§ **Given information**
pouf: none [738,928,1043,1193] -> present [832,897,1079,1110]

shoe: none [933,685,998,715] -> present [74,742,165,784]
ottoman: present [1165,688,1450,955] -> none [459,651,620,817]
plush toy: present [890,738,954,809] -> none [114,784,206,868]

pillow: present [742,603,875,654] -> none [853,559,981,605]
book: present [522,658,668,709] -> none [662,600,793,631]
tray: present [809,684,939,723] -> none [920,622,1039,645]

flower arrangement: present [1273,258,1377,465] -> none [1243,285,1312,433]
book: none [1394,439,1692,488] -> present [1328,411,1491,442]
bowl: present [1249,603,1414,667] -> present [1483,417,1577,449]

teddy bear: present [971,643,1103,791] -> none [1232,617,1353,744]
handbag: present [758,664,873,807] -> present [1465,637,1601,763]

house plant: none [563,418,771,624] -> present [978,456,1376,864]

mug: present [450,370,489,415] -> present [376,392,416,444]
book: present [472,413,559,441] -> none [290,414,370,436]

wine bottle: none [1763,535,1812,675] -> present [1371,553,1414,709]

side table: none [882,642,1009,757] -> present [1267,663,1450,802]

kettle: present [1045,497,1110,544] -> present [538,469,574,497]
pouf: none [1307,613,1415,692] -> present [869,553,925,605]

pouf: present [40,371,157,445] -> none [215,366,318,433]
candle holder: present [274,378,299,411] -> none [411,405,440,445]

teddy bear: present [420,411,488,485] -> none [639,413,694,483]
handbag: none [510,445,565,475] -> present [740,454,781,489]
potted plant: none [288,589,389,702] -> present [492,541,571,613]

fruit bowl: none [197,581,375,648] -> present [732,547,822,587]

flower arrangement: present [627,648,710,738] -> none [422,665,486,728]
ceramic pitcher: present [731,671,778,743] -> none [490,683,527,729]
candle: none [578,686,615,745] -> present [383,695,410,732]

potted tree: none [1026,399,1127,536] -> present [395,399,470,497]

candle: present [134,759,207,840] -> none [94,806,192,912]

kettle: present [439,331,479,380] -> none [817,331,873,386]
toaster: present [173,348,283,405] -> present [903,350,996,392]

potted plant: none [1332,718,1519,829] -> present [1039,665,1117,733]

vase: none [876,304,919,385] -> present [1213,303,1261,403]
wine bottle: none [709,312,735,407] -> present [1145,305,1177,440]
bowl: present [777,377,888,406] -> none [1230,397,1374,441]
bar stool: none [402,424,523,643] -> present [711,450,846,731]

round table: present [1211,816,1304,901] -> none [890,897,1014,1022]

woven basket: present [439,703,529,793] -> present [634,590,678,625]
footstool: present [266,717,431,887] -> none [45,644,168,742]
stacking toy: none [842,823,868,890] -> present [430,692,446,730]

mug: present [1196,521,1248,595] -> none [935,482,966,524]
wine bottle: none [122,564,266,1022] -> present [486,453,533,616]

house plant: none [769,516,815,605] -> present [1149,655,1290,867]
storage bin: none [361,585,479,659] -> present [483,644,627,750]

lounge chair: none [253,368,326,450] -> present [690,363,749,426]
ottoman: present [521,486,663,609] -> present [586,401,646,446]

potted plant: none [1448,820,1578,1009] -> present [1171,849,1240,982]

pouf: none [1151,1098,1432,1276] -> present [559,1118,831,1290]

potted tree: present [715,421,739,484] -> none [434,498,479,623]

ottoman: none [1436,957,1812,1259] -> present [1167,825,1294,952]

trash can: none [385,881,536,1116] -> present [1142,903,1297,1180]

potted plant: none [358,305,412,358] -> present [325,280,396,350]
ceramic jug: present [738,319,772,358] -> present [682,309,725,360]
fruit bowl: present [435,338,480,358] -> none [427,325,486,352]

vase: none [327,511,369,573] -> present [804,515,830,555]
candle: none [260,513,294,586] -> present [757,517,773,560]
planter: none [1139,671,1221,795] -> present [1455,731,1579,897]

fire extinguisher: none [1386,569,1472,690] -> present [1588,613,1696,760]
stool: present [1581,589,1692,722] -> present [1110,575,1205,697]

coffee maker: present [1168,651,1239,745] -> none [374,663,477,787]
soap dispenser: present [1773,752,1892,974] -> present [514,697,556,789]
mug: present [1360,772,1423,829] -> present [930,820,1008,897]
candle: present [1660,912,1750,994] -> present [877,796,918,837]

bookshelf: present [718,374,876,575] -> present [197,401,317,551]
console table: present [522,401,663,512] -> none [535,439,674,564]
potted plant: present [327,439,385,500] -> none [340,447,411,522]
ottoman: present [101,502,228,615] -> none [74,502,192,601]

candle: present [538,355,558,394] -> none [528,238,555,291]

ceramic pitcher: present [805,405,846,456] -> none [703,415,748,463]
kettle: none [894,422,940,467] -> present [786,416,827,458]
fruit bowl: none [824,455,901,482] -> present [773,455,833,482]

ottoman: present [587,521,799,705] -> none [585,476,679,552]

§ **What you should do**
Line by line, check the listing above for the string "bottle" and say how many lines have it, giving the number alone.

§ **Task solution**
3